### Work order
Reproduce the text of every one of the entries below, line by line and character for character.

### Supplied material
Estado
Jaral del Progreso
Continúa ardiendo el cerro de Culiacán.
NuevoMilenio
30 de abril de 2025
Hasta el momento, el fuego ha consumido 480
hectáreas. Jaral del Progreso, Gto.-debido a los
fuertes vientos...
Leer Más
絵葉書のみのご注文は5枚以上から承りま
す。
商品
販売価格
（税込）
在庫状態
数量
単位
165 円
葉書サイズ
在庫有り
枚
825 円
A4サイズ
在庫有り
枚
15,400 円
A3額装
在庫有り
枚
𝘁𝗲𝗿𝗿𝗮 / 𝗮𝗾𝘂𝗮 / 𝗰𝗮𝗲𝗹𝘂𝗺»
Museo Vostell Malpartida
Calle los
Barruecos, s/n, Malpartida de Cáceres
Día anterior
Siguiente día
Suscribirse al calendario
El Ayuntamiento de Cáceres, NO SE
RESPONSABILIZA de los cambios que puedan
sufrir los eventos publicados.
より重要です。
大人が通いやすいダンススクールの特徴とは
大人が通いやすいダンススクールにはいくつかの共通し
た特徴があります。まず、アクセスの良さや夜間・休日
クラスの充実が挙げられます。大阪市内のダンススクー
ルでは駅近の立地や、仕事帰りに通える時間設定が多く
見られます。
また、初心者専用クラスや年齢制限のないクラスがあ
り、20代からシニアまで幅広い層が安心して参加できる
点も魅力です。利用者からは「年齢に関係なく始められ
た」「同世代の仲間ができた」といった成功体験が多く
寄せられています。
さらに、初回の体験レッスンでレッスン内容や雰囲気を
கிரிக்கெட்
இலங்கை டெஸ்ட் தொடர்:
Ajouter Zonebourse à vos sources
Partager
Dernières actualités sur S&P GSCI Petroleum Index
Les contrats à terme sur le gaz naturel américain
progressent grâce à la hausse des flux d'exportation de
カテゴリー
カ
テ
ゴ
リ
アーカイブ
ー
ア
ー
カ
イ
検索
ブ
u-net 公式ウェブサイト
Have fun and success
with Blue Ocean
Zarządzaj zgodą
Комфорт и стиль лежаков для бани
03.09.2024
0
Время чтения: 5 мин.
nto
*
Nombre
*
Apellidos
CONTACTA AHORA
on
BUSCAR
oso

### Result of the exercise
Estado
Jaral del Progreso
Continúa ardiendo el cerro de Culiacán.
NuevoMilenio
30 de abril de 2025
Hasta el momento, el fuego ha consumido 480
hectáreas. Jaral del Progreso, Gto.-debido a los
fuertes vientos...
Leer Más
絵葉書のみのご注文は5枚以上から承りま
す。
商品
販売価格
（税込）
在庫状態
数量
単位
165 円
葉書サイズ
在庫有り
枚
825 円
A4サイズ
在庫有り
枚
15,400 円
A3額装
在庫有り
枚
𝘁𝗲𝗿𝗿𝗮 / 𝗮𝗾𝘂𝗮 / 𝗰𝗮𝗲𝗹𝘂𝗺»
Museo Vostell Malpartida
Calle los
Barruecos, s/n, Malpartida de Cáceres
Día anterior
Siguiente día
Suscribirse al calendario
El Ayuntamiento de Cáceres, NO SE
RESPONSABILIZA de los cambios que puedan
sufrir los eventos publicados.
より重要です。
大人が通いやすいダンススクールの特徴とは
大人が通いやすいダンススクールにはいくつかの共通し
た特徴があります。まず、アクセスの良さや夜間・休日
クラスの充実が挙げられます。大阪市内のダンススクー
ルでは駅近の立地や、仕事帰りに通える時間設定が多く
見られます。
また、初心者専用クラスや年齢制限のないクラスがあ
り、20代からシニアまで幅広い層が安心して参加できる
点も魅力です。利用者からは「年齢に関係なく始められ
た」「同世代の仲間ができた」といった成功体験が多く
寄せられています。
さらに、初回の体験レッスンでレッスン内容や雰囲気を
கிரிக்கெட்
இலங்கை டெஸ்ட் தொடர்:
Ajouter Zonebourse à vos sources
Partager
Dernières actualités sur S&P GSCI Petroleum Index
Les contrats à terme sur le gaz naturel américain
progressent grâce à la hausse des flux d'exportation de
カテゴリー
カ
テ
ゴ
リ
アーカイブ
ー
ア
ー
カ
イ
検索
ブ
u-net 公式ウェブサイト
Have fun and success
with Blue Ocean
Zarządzaj zgodą
Комфорт и стиль лежаков для бани
03.09.2024
0
Время чтения: 5 мин.
nto
*
Nombre
*
Apellidos
CONTACTA AHORA
on
BUSCAR
oso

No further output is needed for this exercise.